A listener is a Python callable object (i.e. a function, method or instance with a __call__ method). A listener subscribes to topics that it wants to listen to. The only restrictions on listeners are:

  • A listener must satisfy the TMAS of a topic otherwise it will be rejected when requesting to subscribe, leading to a ListenerInadequate exception.
  • A listener must not raise any exceptions since neither pubsub nor the sender of a message know anything about the listener, let alone what exceptions it can raise and what to do with them. See Exception Handling.

A listener should not make any assumptions about:

  • The order of calls of listeners subscribed to same or other topics
  • Where the message originates

Listeners that are subscribed are held by pubsub in a registry. However, Listeners are stored in this registry in such a way that when the application no longer uses the listener (reference count goes to zero), it is removed from the registry. In other words, the listener is stored in the registry by weak reference only. This prevents pubsub from artificially keeping listeners alive when the application no longer needs them.

A listener can be given the Topic object when receiving a message.

Listener lifetime

Listeners are subscribed in pubsub via weak reference only. What this means concretely is that a listener is automatically unsubscribed as soon as there is no application code that refers to it, ie as soon as it is garbage collected. This is particularly useful when listeners are methods of objects that can be destroyed during the lifetime of an application (this is not the only case): you do not need to add code to track when the listener is no longer in use, pubsub does it for you.

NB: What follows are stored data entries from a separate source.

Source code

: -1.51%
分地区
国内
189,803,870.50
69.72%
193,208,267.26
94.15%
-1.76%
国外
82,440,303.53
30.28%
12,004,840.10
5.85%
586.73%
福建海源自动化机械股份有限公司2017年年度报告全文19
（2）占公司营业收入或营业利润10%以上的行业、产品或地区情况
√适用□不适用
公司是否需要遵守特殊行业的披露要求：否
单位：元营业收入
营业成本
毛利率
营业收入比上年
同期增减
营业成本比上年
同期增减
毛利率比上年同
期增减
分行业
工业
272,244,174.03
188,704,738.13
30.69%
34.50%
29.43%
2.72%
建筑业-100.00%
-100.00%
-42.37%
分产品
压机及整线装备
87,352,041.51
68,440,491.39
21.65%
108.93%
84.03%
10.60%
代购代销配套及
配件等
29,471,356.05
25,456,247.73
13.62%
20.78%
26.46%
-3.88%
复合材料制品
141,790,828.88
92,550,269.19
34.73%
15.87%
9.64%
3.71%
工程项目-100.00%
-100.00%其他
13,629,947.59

A consequence of this is that you cannot subscribe temporaries, as would be created when wrapping a listener (for, say, currying). For instance,

class wrapper:
        def __init__(self, fn):
                ...
def listener(): pass
pub.subscribe(wrapper(listener), "topic")

This will not subscribe anything: the wrapper instance is a temporary, so when pub.subscribe() returns, the temporary is garbage collected and unsubscribed! The correct way of doing this would be

wrappedListener = wrapper(listener)
pub.subscribe(wrappedListener, "topic")

Listener exceptions

A sender has no way of knowing which listeners are subscribed to the topic of the message it is about to send. As a result, it cannot make any assumptions about the exception handling of the listeners: it must assume that listeners let no exception escape their scope. If an exception does escape a listener, it interrupts the sendMessage() call.

Pubsub supports defining a “listener exception” handler: an object that adhere to the IListenerExcHandler protocol to gracefully handle the exception. This typically consists of printing an exception message to the appropriate part of your application GUI.

Automatic parameters

The dafault values of listeners are examined at subscription time to determine if there are special values that the listener should get. One such special value is the topic object corresponding to the full topic message:

def listener(topic=pub.AUTO_TOPIC_OBJ):
        print "real topic is", topic.getName()
pub.subscribe(listener, "some_topic")
pub.sendMessage("some_topic") # no data

Here the MDS of “some_topic” is empty: pubsub infers from the listener signature that it should add the pub.TopicObj object to the listener call when a “some_topic” message is sent, and does not include it in the MDS of “some_topic” (so that each listener can decide whether it needs such object).